- Country of origin: France
- Region: Nouvelle-Aquitaine
- Source of milk: goats
- Pasteurized: yes
- Texture: firm, dense, and smooth
- Aging time: fresh-ripened (2-3 weeks)

= Clochette =

Brand of French goat cheese

Clochette (/fr/; French for "little bell") is a bell-shaped, mold-ripened goat cheese from the Nouvelle-Aquitaine region in France that is made by Chèvréchard, a goat cheese maker. Clochette is matured for two weeks and has a shelf life of about 45 days. It has a wrinkled, edible white rind; and a firm, dense, velvety texture. The older the clochette, the more wrinkled its surface and the firmer its inner texture. It has a well-balanced, non-challenging, tangy, and goaty flavor.

==Life cycle==
Clochette cheese is created mainly during the summertime, from March to sometime in fall.

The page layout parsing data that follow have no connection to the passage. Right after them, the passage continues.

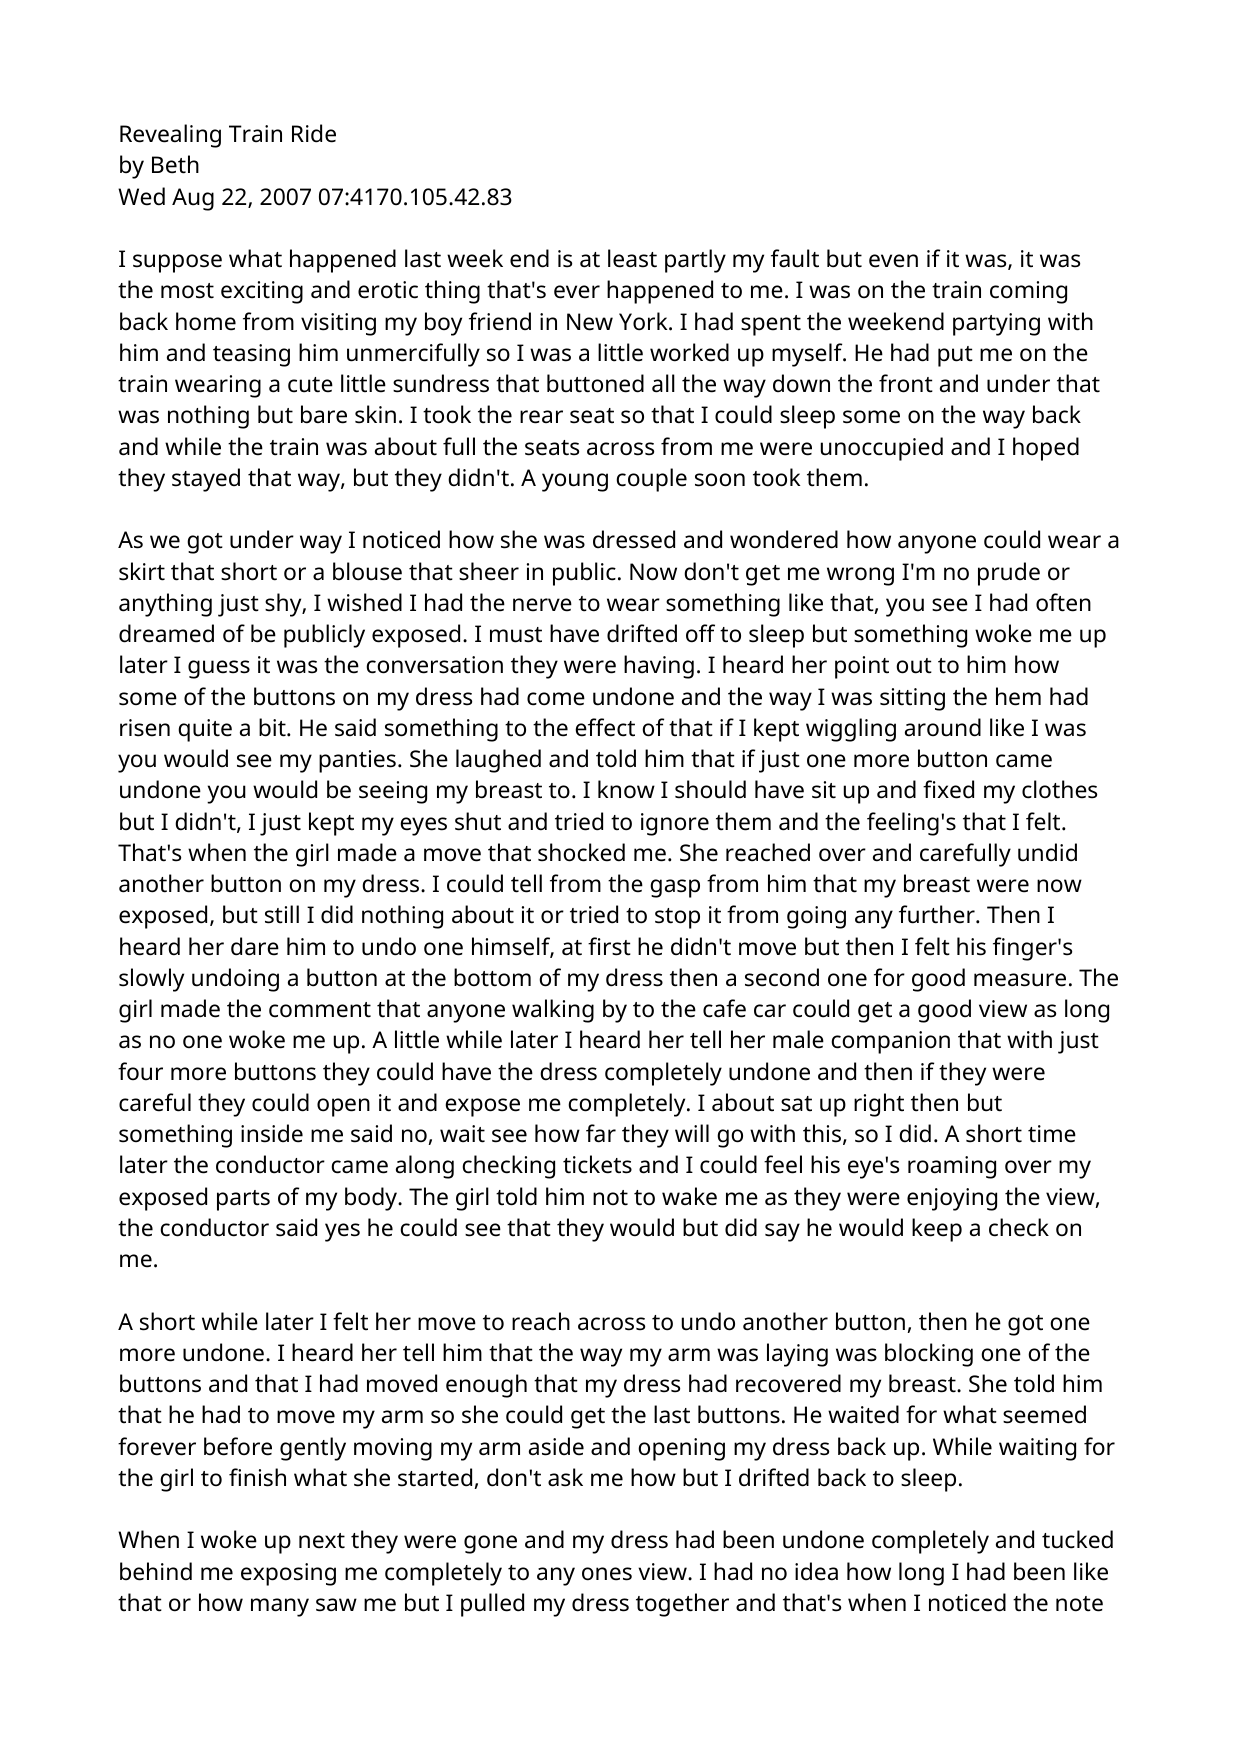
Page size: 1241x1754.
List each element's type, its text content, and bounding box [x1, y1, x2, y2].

text by Beth [118, 149, 1122, 181]
text Wed Aug 22, 2007 07:4170.105.42.83 [118, 181, 1122, 212]
text Revealing Train Ride [118, 118, 1122, 149]
text A short while later I felt her move to reach across to undo another button, then he got one more undone. I heard her tell him that the way my arm was laying was blocking one of the buttons and that I had moved enough that my dress had recovered my breast. She told him that he had to move my arm so she could get the last buttons. He waited for what seemed forever before gently moving my arm aside and opening my dress back up. While waiting for the girl to finish what she started, don't ask me how but I drifted back to sleep. [118, 1306, 1122, 1493]
text As we got under way I noticed how she was dressed and wondered how anyone could wear a skirt that short or a blouse that sheer in public. Now don't get me wrong I'm no prude or anything just shy, I wished I had the nerve to wear something like that, you see I had often dreamed of be publicly exposed. I must have drifted off to sleep but something woke me up later I guess it was the conversation they were having. I heard her point out to him how some of the buttons on my dress had come undone and the way I was sitting the hem had risen quite a bit. He said something to the effect of that if I kept wiggling around like I was you would see my panties. She laughed and told him that if just one more button came undone you would be seeing my breast to. I know I should have sit up and fixed my clothes but I didn't, I just kept my eyes shut and tried to ignore them and the feeling's that I felt. That's when the girl made a move that shocked me. She reached over and carefully undid another button on my dress. I could tell from the gasp from him that my breast were now exposed, but still I did nothing about it or tried to stop it from going any further. Then I heard her dare him to undo one himself, at first he didn't move but then I felt his finger's slowly undoing a button at the bottom of my dress then a second one for good measure. The girl made the comment that anyone walking by to the cafe car could get a good view as long as no one woke me up. A little while later I heard her tell her male companion that with just four more buttons they could have the dress completely undone and then if they were careful they could open it and expose me completely. I about sat up right then but something inside me said no, wait see how far they will go with this, so I did. A short time later the conductor came along checking tickets and I could feel his eye's roaming over my exposed parts of my body. The girl told him not to wake me as they were enjoying the view, the conductor said yes he could see that they would but did say he would keep a check on me. [118, 524, 1122, 1274]
text I suppose what happened last week end is at least partly my fault but even if it was, it was the most exciting and erotic thing that's ever happened to me. I was on the train coming back home from visiting my boy friend in New York. I had spent the weekend partying with him and teasing him unmercifully so I was a little worked up myself. He had put me on the train wearing a cute little sundress that buttoned all the way down the front and under that was nothing but bare skin. I took the rear seat so that I could sleep some on the way back and while the train was about full the seats across from me were unoccupied and I hoped they stayed that way, but they didn't. A young couple soon took them. [118, 243, 1122, 493]
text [118, 1524, 1122, 1618]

It is mold-ripened and matures for two weeks before heading off to be sold. It only lasts for 45 days, so it has to sell fast. The older it gets, the more wrinkly it gets, until finally it is too old and can no longer be eaten.

==A typical bell==
A typical bell weighs around 9 oz. It has a 8 to 9 cm diameter base and stands 9 cm tall.